### Task details
Only the lines below starting at the one that contains "Werkomgeving" and ending at the one that contains "avioneta en Nueva York" are to be reproduced, exactly and with both ends kept.

(Dataset entries)
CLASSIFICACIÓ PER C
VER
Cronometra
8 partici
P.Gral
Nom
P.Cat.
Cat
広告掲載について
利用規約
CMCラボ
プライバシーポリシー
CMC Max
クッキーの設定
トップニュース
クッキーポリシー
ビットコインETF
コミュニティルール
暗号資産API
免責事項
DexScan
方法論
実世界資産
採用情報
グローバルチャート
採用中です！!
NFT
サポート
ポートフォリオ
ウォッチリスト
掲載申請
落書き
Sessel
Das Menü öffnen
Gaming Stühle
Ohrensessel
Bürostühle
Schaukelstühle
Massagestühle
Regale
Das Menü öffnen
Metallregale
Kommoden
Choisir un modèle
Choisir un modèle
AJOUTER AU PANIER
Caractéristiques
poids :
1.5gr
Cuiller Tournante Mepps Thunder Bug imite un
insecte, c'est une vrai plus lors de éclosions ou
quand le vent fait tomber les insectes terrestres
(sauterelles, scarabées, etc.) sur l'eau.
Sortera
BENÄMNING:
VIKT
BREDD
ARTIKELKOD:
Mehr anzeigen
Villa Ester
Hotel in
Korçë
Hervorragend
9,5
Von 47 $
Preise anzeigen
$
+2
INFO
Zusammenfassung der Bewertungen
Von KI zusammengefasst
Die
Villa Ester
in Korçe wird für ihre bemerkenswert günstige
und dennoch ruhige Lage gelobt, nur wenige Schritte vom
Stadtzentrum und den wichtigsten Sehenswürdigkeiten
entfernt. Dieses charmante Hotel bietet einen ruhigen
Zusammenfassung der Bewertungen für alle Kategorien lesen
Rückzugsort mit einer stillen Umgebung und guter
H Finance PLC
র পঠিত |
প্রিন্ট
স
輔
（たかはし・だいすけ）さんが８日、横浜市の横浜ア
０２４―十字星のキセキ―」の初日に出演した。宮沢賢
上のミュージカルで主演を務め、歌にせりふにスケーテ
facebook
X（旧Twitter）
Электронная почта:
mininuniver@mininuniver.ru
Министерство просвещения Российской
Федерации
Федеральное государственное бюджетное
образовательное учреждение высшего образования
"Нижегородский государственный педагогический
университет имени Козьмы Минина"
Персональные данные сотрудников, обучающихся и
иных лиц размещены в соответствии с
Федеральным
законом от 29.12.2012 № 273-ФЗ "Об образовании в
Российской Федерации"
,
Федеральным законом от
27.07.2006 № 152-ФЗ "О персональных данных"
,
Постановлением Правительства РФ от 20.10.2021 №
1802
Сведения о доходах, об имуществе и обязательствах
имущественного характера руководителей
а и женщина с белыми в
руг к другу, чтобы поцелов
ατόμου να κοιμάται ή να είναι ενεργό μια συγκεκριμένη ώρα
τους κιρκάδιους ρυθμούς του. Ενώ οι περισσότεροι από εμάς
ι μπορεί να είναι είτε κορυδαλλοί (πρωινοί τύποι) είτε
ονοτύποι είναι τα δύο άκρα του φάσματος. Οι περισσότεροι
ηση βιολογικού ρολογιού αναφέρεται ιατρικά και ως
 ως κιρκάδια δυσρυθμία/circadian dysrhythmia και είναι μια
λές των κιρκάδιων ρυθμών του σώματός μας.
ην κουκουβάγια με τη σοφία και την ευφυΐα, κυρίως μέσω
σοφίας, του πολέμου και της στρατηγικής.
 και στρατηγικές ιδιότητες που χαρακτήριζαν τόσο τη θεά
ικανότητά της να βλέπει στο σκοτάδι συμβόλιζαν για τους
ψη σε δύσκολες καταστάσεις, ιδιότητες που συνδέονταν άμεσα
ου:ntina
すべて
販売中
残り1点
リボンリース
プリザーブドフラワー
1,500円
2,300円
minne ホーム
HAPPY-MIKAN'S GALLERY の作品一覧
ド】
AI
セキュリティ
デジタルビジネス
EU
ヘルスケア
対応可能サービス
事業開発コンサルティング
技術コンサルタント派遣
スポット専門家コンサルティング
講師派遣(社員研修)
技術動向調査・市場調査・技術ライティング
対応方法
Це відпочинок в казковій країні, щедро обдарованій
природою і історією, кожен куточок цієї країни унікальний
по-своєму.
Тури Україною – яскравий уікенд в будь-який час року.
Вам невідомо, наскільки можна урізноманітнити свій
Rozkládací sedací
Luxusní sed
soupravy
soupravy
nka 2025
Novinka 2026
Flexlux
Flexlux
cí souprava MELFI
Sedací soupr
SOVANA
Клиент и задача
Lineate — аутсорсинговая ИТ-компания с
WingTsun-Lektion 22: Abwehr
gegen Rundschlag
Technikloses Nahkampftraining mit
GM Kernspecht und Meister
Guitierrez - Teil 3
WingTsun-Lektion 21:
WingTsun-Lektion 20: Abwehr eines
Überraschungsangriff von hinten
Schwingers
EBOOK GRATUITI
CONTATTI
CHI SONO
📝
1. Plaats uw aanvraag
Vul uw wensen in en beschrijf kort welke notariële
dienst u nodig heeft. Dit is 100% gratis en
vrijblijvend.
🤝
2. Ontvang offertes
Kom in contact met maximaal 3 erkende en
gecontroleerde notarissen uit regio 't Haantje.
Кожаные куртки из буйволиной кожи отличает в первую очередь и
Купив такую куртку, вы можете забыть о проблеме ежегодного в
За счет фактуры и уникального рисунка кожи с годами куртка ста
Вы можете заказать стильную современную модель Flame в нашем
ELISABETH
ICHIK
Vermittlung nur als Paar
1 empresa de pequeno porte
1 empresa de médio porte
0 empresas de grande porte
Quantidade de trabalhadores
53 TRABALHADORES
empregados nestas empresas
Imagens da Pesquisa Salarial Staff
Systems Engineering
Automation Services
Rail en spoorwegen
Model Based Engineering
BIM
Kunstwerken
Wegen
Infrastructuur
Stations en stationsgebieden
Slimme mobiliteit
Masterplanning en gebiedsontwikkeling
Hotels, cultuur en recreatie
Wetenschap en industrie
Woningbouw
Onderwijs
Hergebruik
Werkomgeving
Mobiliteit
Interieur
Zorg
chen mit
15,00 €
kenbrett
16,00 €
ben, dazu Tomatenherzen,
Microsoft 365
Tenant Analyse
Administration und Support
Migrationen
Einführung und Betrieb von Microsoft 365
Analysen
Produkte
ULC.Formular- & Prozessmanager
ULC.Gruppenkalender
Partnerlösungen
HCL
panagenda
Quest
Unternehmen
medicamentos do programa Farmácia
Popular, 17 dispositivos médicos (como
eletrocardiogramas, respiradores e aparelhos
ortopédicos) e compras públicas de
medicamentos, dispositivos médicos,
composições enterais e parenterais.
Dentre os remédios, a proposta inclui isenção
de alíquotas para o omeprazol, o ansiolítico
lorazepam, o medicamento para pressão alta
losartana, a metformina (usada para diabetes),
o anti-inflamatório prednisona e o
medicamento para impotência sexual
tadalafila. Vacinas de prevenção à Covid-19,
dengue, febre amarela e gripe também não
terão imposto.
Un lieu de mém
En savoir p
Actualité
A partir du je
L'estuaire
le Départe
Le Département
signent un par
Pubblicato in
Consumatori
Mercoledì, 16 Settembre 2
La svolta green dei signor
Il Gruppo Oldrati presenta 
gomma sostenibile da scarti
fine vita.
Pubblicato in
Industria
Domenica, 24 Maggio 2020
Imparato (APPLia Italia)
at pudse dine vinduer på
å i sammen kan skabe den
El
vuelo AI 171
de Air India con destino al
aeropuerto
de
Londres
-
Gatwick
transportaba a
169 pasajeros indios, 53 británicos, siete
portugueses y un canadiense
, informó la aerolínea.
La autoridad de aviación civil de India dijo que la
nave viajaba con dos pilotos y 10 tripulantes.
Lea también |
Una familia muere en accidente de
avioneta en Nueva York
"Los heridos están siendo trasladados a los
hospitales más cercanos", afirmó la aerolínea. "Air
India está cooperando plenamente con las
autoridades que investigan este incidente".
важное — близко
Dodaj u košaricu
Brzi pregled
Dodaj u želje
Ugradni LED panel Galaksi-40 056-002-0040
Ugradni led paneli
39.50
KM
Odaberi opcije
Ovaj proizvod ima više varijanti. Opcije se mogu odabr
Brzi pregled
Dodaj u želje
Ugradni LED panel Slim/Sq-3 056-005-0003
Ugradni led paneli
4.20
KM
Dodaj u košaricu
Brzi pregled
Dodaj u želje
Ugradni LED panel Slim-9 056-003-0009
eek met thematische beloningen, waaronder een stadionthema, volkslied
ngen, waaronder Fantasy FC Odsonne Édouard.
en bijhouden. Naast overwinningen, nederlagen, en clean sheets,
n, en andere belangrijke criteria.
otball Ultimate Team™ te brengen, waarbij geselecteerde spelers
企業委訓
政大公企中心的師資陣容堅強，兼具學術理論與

### Problem solution
Werkomgeving
Mobiliteit
Interieur
Zorg
chen mit
15,00 €
kenbrett
16,00 €
ben, dazu Tomatenherzen,
Microsoft 365
Tenant Analyse
Administration und Support
Migrationen
Einführung und Betrieb von Microsoft 365
Analysen
Produkte
ULC.Formular- & Prozessmanager
ULC.Gruppenkalender
Partnerlösungen
HCL
panagenda
Quest
Unternehmen
medicamentos do programa Farmácia
Popular, 17 dispositivos médicos (como
eletrocardiogramas, respiradores e aparelhos
ortopédicos) e compras públicas de
medicamentos, dispositivos médicos,
composições enterais e parenterais.
Dentre os remédios, a proposta inclui isenção
de alíquotas para o omeprazol, o ansiolítico
lorazepam, o medicamento para pressão alta
losartana, a metformina (usada para diabetes),
o anti-inflamatório prednisona e o
medicamento para impotência sexual
tadalafila. Vacinas de prevenção à Covid-19,
dengue, febre amarela e gripe também não
terão imposto.
Un lieu de mém
En savoir p
Actualité
A partir du je
L'estuaire
le Départe
Le Département
signent un par
Pubblicato in
Consumatori
Mercoledì, 16 Settembre 2
La svolta green dei signor
Il Gruppo Oldrati presenta 
gomma sostenibile da scarti
fine vita.
Pubblicato in
Industria
Domenica, 24 Maggio 2020
Imparato (APPLia Italia)
at pudse dine vinduer på
å i sammen kan skabe den
El
vuelo AI 171
de Air India con destino al
aeropuerto
de
Londres
-
Gatwick
transportaba a
169 pasajeros indios, 53 británicos, siete
portugueses y un canadiense
, informó la aerolínea.
La autoridad de aviación civil de India dijo que la
nave viajaba con dos pilotos y 10 tripulantes.
Lea también |
Una familia muere en accidente de
avioneta en Nueva York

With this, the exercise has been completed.